One of the coolest features of OnlyBoth is its ability to notice patterns in related data listings of peer hospitals sometimes include a sentence like "Incidentally, all 10 of those hospitals use a safe surgery checklist," and synthesized lists of peer institutions frequently get automatically controlled for variables like whether or not they're acute care facilities.

While this information is hardly going to revolutionize the healthcare industry, it's supposed to demonstrate the capabilities of OnlyBoth's engine -- showing that it can chew on a large data set and provide actionable insights in plain English. According to co-founder Raul Valdes-Perez, the idea is to sell the secret sauce behind OnlyBoth, not the insights it produces.

"We don't analyze cloud markets," he told Network World. "Instead, we work with a B2B cloud vendor, and enable the vendor to provide comprehensive, automated benchmarking services to their end-customers, using their solutions data and our artificial intelligence."

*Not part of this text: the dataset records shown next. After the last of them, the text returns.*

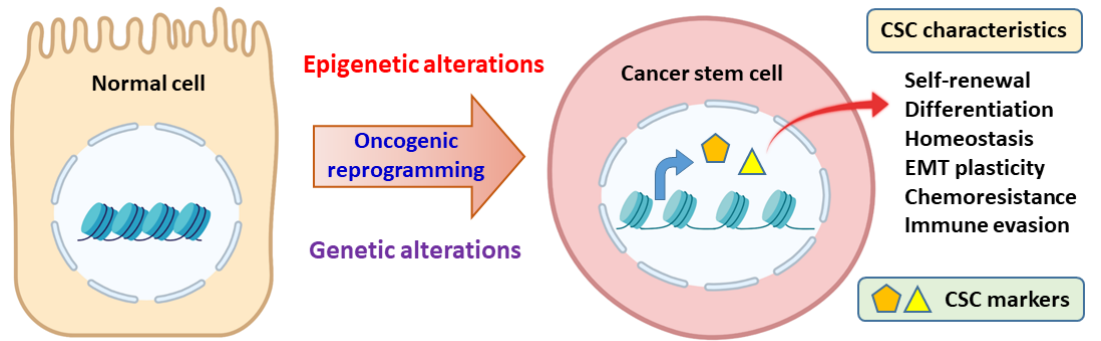
Figure 1. The characteristics of cancer stem cells (CSCs). CSCs can emerge through acquiring genetic and epigenetic alterations that leads to aberrant expressions of CSC markers and allows CSCs to evade immunosurveillance and resist anticancer therapy. EMT, epithelial-mesenchymal transition. Graph created with Biorender.com (accessed on 2 March 2022).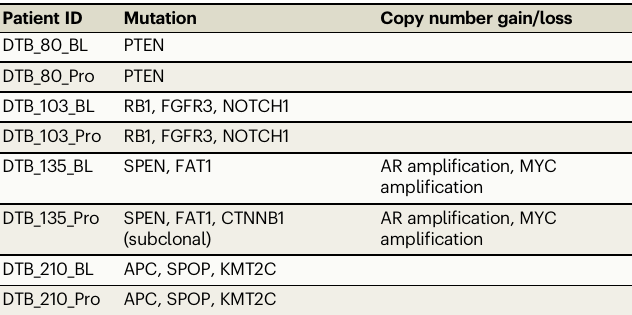
Table 1 | DNA sequencing of matched samples from con- verters demonstrates conserved alterations Patient ID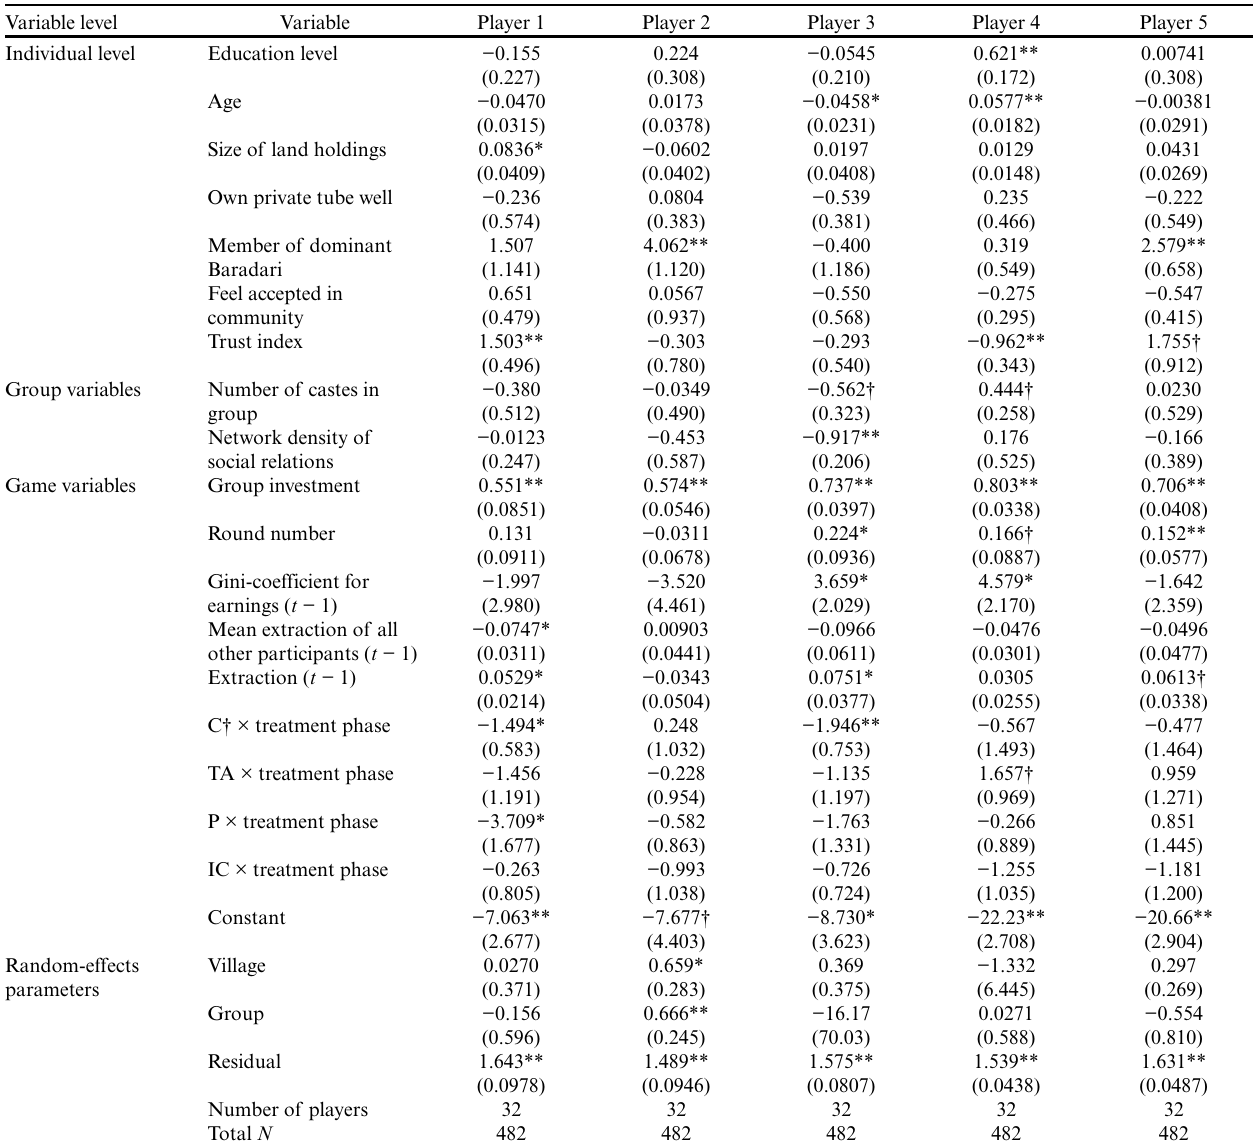
Table 3. Mixed-effects regression results explaining the total tokens earned from water extraction depending on player position. Numbers are coefficients, with robust standard errors in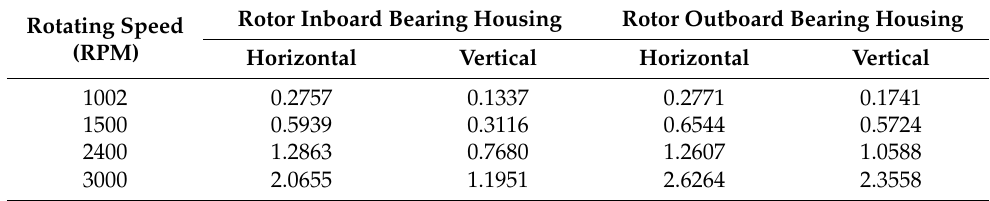
Table 2. Overall velocity-RMS (mm/s) without installing a bearing loader at no-fault condition. Rotating Speed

OnlyBoth will use what Valdes-Perez called an OEM-style arrangement, taking a cut of vendors' sales revenue to customers to make money, and results will either be available via secure login on OnlyBoth's site or delivered to the vendor's via an API.

Valdes-Perez and co-founder Andre Lessa met at Valdes-Perez' first company, Vivisimo a search engine company he founded in 2000 and sold to IBM in 2012, which incorporated its main offering into Watson.